Committee pushes PM over report on Gaddafi
THE chairman of the Northern Ireland Affairs Committee has told the Prime Minister he is prepared to use the committee’s power to send for an unreleased government report on Colonel Gaddafi’s sponsorship of the IRA.
Families of IRA victims were left distraught last month after they learned that the Shawcross report may not be published.
The report was expected to boost efforts to win compensation for those affected by Libyan dictator Muammar Gaddafi’s sponsorship of terrorism in Northern Ireland.
Former journalist William Shawcross was appointed as Foreign Secretar y Dominic Raab’s special representative on the issue last year.

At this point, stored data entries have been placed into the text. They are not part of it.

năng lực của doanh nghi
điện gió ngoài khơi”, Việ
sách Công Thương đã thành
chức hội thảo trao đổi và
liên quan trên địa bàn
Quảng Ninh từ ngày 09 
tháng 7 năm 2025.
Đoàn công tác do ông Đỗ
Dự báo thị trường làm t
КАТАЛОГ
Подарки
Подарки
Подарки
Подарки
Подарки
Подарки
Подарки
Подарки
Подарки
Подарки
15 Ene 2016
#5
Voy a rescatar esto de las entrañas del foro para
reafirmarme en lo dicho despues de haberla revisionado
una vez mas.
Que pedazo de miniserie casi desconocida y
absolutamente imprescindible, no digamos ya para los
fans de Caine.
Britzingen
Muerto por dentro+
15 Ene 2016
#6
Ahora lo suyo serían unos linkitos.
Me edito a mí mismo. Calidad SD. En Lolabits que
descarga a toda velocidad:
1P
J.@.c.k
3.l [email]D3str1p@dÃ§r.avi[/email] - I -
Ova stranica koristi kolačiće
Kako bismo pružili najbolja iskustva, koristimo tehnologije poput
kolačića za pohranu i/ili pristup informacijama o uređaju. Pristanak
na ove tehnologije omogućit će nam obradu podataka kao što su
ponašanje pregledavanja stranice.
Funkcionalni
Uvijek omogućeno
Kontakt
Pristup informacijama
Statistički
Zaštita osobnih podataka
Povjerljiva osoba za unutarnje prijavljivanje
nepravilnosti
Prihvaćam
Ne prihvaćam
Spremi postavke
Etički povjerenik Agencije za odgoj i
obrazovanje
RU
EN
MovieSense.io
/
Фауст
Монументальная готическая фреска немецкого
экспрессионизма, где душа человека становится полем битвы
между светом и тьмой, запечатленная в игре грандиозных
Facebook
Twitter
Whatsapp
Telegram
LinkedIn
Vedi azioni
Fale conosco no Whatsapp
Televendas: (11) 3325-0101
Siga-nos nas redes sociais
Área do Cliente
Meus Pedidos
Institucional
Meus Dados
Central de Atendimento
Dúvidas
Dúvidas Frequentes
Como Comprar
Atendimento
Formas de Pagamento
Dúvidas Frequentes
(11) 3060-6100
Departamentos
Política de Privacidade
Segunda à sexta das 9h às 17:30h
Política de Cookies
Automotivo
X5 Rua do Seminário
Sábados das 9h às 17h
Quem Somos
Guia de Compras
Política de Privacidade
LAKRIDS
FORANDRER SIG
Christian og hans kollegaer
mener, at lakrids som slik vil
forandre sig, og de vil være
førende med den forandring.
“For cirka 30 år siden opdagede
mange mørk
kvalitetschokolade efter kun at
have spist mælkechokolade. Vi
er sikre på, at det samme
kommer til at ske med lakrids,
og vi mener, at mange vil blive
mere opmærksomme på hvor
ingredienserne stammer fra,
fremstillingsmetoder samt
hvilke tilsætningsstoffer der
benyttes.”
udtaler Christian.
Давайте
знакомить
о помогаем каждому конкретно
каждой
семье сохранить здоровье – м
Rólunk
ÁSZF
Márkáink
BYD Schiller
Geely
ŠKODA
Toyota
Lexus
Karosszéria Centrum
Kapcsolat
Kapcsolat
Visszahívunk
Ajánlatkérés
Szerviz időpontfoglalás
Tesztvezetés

He was asked to advise on how much compensation should be sought and how best the Government could support efforts to obtain redress from the Libyan government.
But when former UUP leader Lord Empey asked the Foreign Office when the Shawcross report would be published, he was told that “ministers will consider the report in detail in due course, including whether to publish any elements of it”.
In a letter addressed to both Mr Raab and Boris Johnson, Conservative MP Simon Hoare urged them to prioritise the publication of the Government’s response to the Shawcross report.
If the Government is “unable or unwilling” to do so, the Northern Ireland Affairs Committee will use its power to “send for persons, papers and records” if necessary, he said.
“In my capacity as the Northern Ireland Affairs Committee chairman, I want to raise the Government’s response to the report by William Shawcross on compensation to UK victims of Gaddafi-sponsored IRA terrorism, a matter in which the committee and I have maintained a long-standing interest,” Mr Hoare added.
“In March 2019, the then Foreign Secretary appointed William Shawcross as the UK’S special representative on UK victims of Gaddafi-sponsored IRA terrorism to examine the feasibility of making compensation payments to UK victims from Libyan assets frozen in the UK.”
Despite the Shawcross report being submitted in May, it was explained that the Government would only consider the report once the focus on the Covid-19 crisis abated, but Mr Hoare argued that Libyan politics did not stop in the summer because of the pandemic.